I have done this passage a couple of times. I agree with the advice take a couple of extra days and do the entire trip in one pass. I am a full time live aboard and would never leave my boat at anchor for a week after just dropping the hook. In fact I usually don't go very far for at least 24 and preferably 48 hours after dropping the hook. Even so I have dragged more than once after a "secure" set. From a cost standpoint my guess is that if you add up all the mooring fees or marina fees, the cost of transportation to and from the boat, etc. you could hire a delivery captain for less then you are going to burn trying to move the boat over two weekends. Also, not only are the tides/currents important but so are the winds. Having made a favorable current passage through the Cape Cod Canal only to confront 15 knots on the bow and standing waves in the Bay I can tell you that your speed of advance, even under power can go all over the place - not to mention the discomfort.

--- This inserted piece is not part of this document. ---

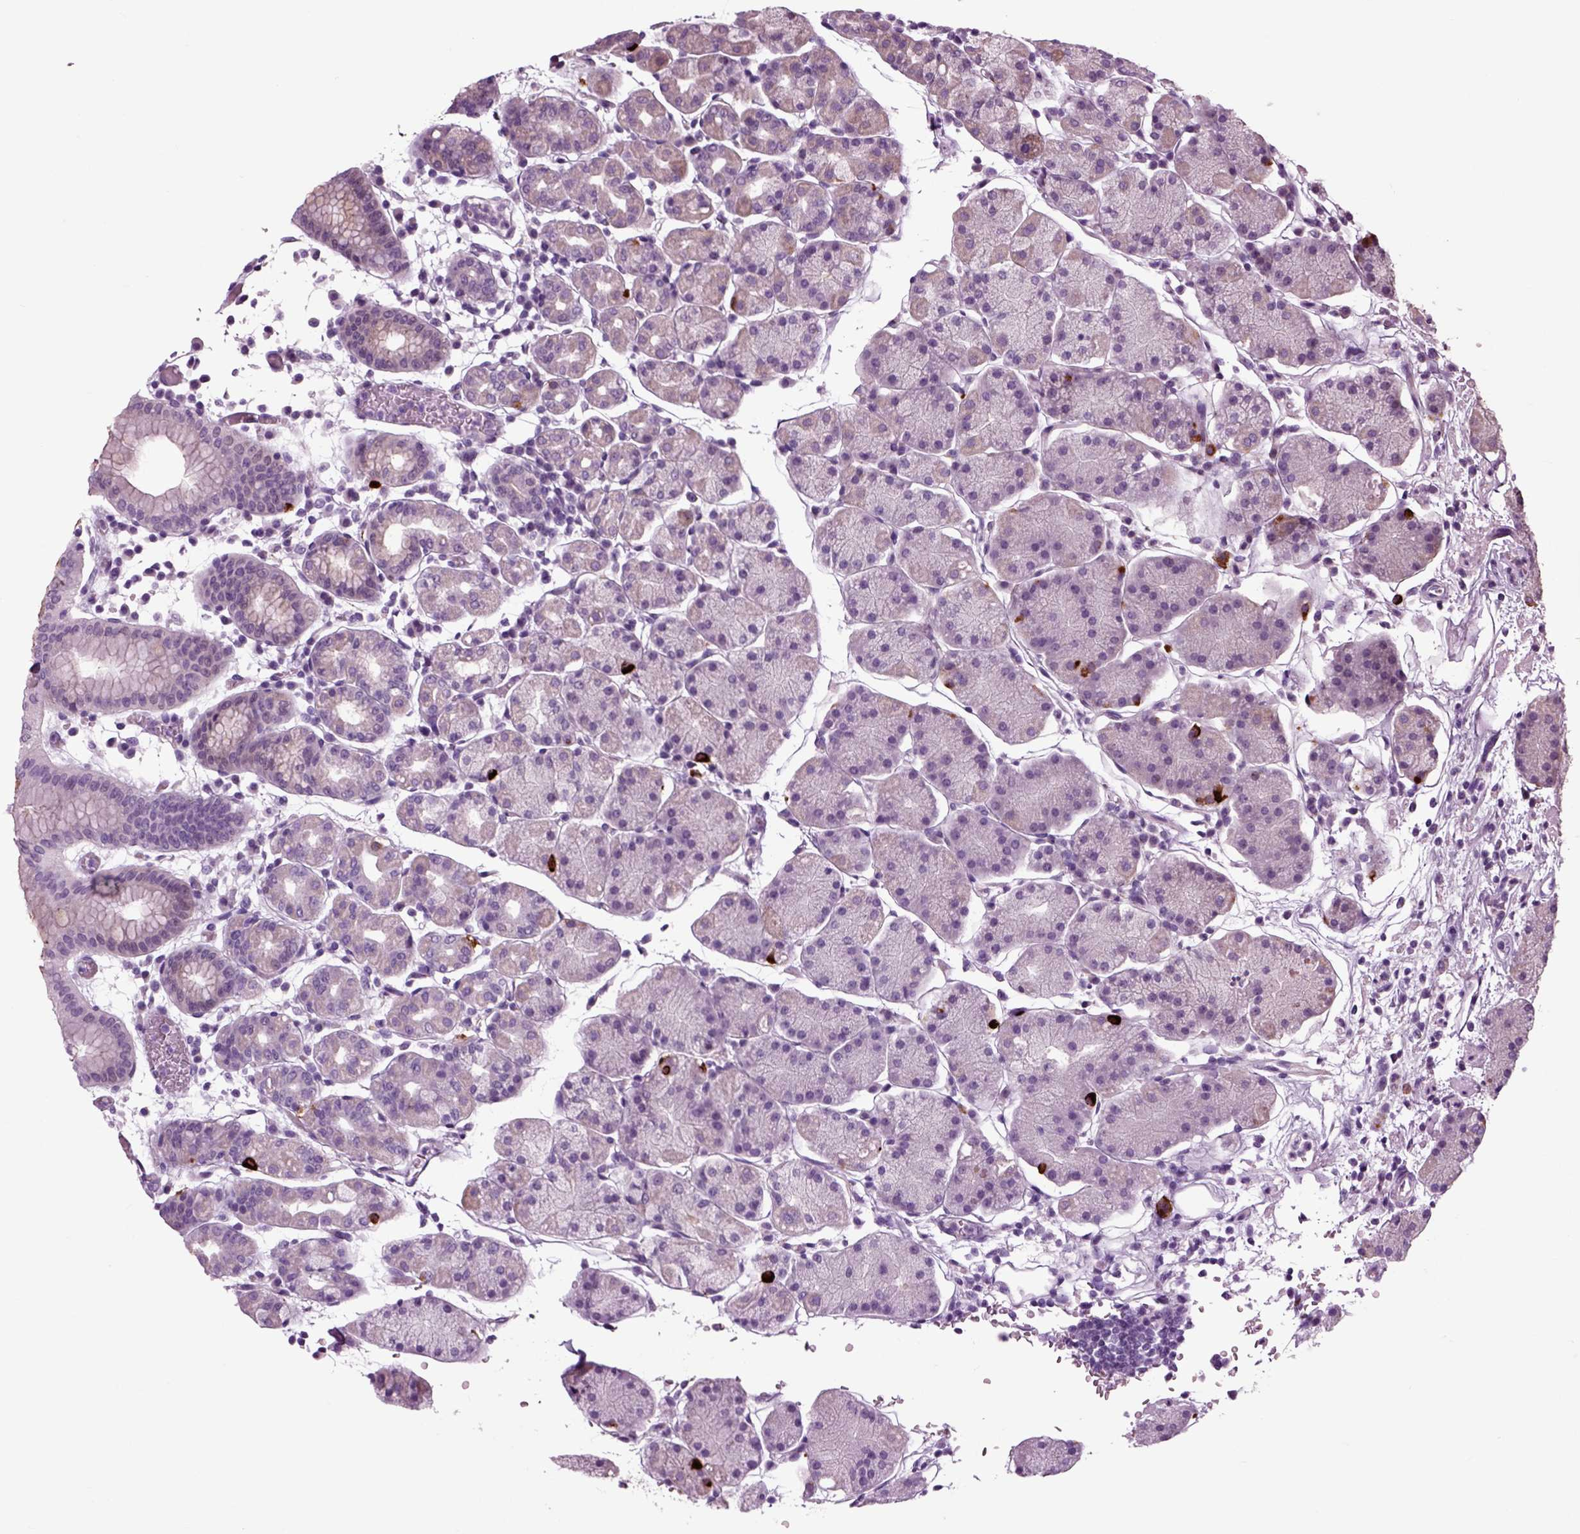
{"staining": {"intensity": "strong", "quantity": "<25%", "location": "cytoplasmic/membranous"}, "tissue": "stomach", "cell_type": "Glandular cells", "image_type": "normal", "snomed": [{"axis": "morphology", "description": "Normal tissue, NOS"}, {"axis": "topography", "description": "Stomach"}], "caption": "Benign stomach demonstrates strong cytoplasmic/membranous positivity in about <25% of glandular cells.", "gene": "ARHGAP11A", "patient": {"sex": "male", "age": 54}}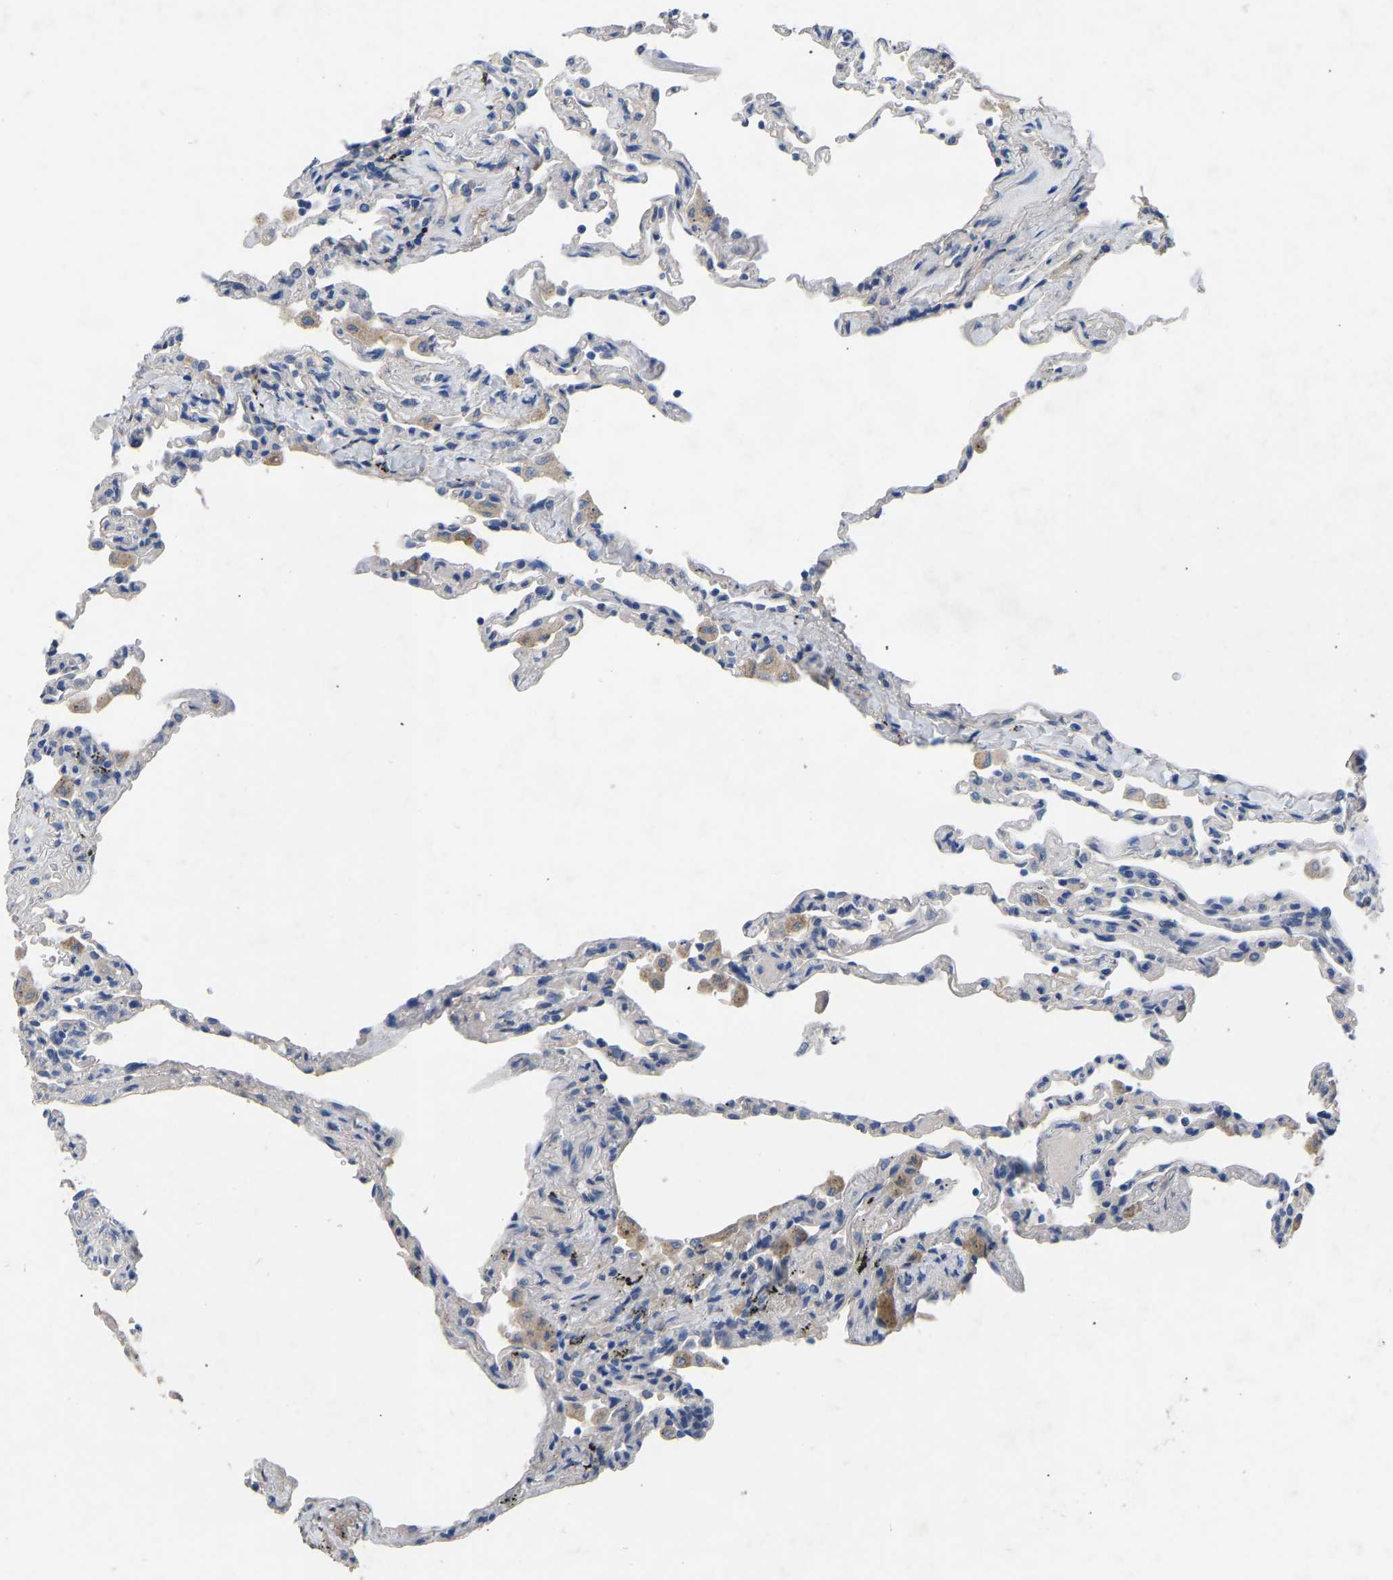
{"staining": {"intensity": "negative", "quantity": "none", "location": "none"}, "tissue": "lung", "cell_type": "Alveolar cells", "image_type": "normal", "snomed": [{"axis": "morphology", "description": "Normal tissue, NOS"}, {"axis": "topography", "description": "Lung"}], "caption": "Protein analysis of benign lung displays no significant expression in alveolar cells.", "gene": "RBP1", "patient": {"sex": "male", "age": 59}}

An alternative would be to hire the delivery Captain to bring the boat part way - then finish the trip yourself - for example bring it down to the North Shore of Long Island past "The Race" and have it available to you on Friday night or Saturday morning to continue the trip for the weekend. Open for comment from full time Long Island Sound sailors but I would plan on tucking in on the North Shore rather than Connecticut - I think there are more protected harbors along the way.


----------